Soweit der Kläger sein schriftliches Vorbringen in der Berufungserwiderung vom 9.10.2017 dahingehend gesteigert hat, dass er als Siebzehnjähriger von zivilen bewaffneten Sicherheitskräften wegen eines Cousins, der für die Freie Syrische Armee gekämpft habe und vor ca. drei Jahren festgenommen worden sowie seither im Gefängnis sei, verhört worden sei, hat er in der mündlichen Verhandlung angegeben, zu einem Verhör sei es damals nicht gekommen.

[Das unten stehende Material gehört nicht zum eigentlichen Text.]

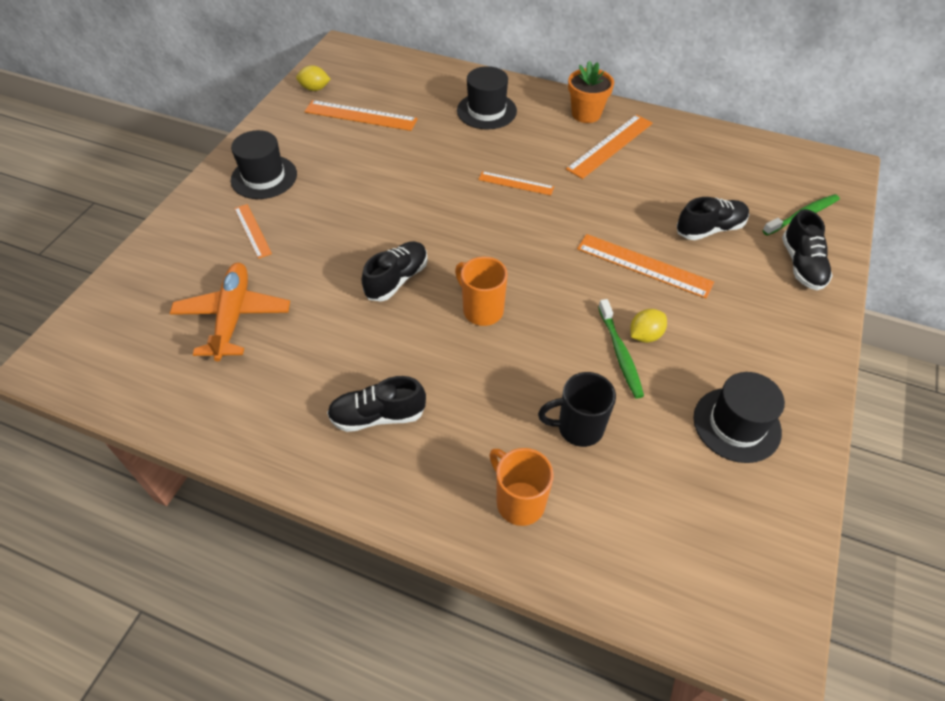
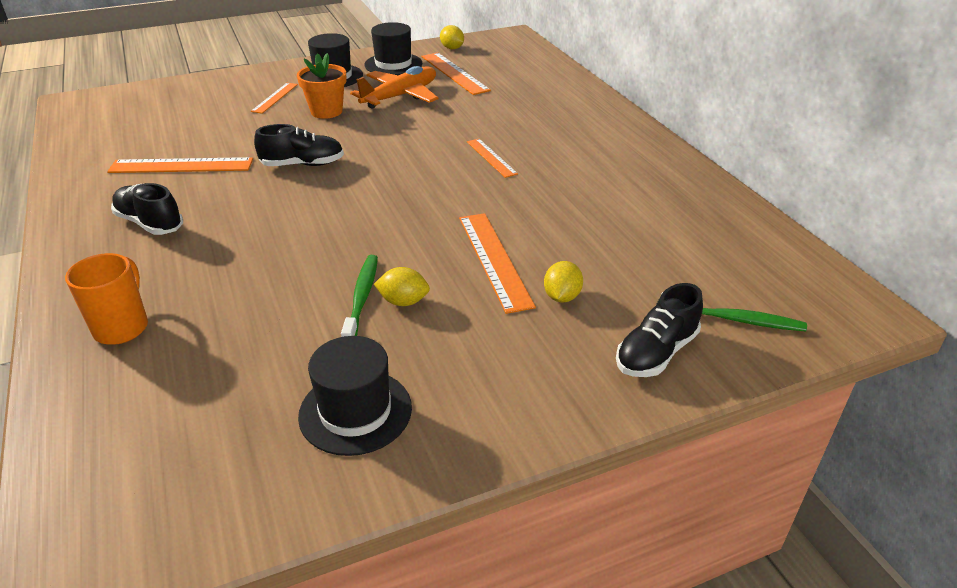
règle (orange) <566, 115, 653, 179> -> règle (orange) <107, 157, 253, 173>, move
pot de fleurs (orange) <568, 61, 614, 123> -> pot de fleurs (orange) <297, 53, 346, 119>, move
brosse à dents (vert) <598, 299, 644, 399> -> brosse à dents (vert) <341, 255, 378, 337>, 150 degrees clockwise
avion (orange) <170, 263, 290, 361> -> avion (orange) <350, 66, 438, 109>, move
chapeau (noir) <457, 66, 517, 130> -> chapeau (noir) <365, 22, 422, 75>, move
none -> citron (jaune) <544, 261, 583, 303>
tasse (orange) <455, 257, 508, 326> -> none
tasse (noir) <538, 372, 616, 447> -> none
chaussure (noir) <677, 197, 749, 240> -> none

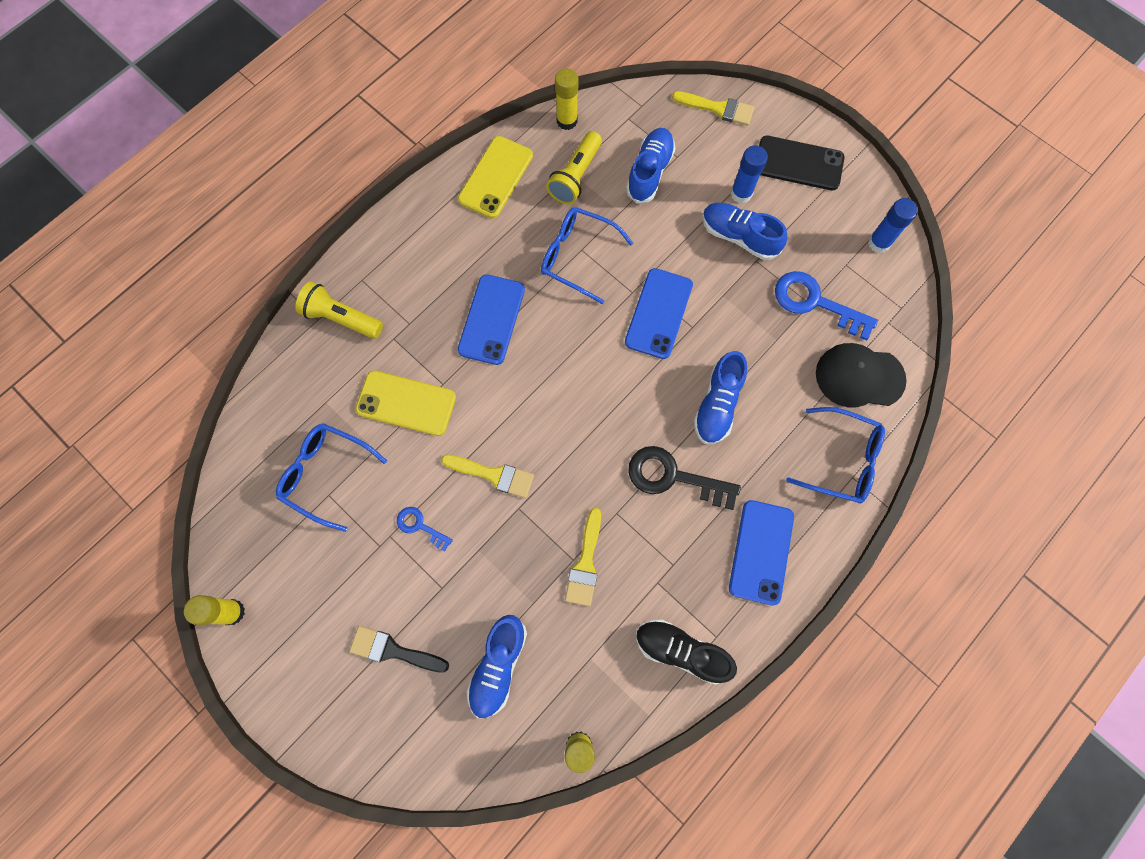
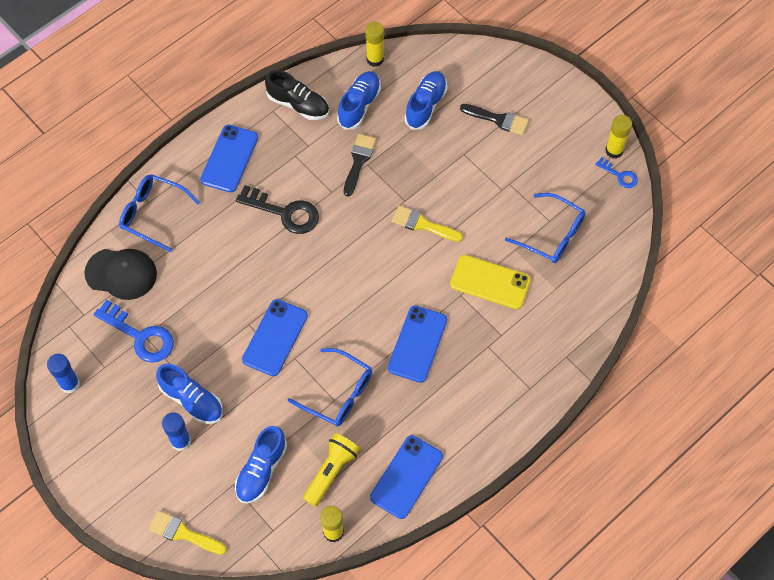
chaussure (bleu) <694, 351, 747, 444> -> chaussure (bleu) <337, 71, 381, 130>, move
pinceau (jaune) <565, 508, 601, 606> -> pinceau (noir) <344, 134, 376, 196>
téléphone (jaune) <458, 136, 533, 219> -> téléphone (bleu) <370, 435, 443, 519>
clé (bleu) <397, 507, 453, 551> -> clé (bleu) <595, 157, 638, 188>, move
lampe de poche (jaune) <295, 281, 383, 339> -> none
téléphone (noir) <759, 136, 845, 190> -> none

Er und weitere Cousins hätten von der durch die Festnahme veranlassten Kontrolle der Häuser und der Suche vornehmlich nach jungen Männern erfahren; sie seien rechtzeitig geflüchtet und erst nach fünf Tagen bis einer Woche wieder nach Hause zurückgekehrt. Zunächst sei angemerkt, dass nicht erkennbar wäre, inwiefern das anfänglich behauptete einmalige Verhör, zu dessen Dauer und Ablauf Einzelheiten nicht vorgetragen waren, eine individuelle Vorverfolgung des Klägers belegen könnte. Ausgehend von seinen Angaben wäre das Verhör zeitlich etwa im Herbst 2014 einzuordnen, das heißt, er hätte sich anschließend noch fast ein Jahr in Syrien aufgehalten, offenbar ohne wegen der Angelegenheit (Festnahme eines für die Freie Syrische Armee kämpfenden Cousins) ein weiteres Mal behelligt zu werden. Nichts anderes gilt in Bezug auf die nunmehrige Darstellung, er habe sich durch sein rechtzeitiges mehrtägiges Verschwinden einem Zugriff seitens der Sicherheitskräfte entziehen können. Seinem Vorbringen zufolge wurde damals nicht speziell nach ihm gefahndet, sondern die Sicherheitskräfte hätten vor allem nach jungen Männern gesucht. Ein spezielles Interesse gerade an seiner Person ergibt sich auch nicht aus seinem Vorbringen in der mündlichen Verhandlung, anhand der Registrierungsnummer im Wehrpass sei seine Zugehörigkeit zu der Familie des verhafteten Cousins erkennbar. Denn in den Folgemonaten nach seiner Rückkehr zur Familie wurde er offenbar nicht mehr behelligt. Er konnte die Schule abschließen, heiraten und hat im August 2015 erfolgreich seine Zurückstellung vom Wehrdienst beantragt. Im September 2015 ist er, wenn auch seinen Angaben zufolge unter Zahlung eines Bestechungsgeldes, legal unter Verwendung seines Reisepasses aus Syrien ausgereist.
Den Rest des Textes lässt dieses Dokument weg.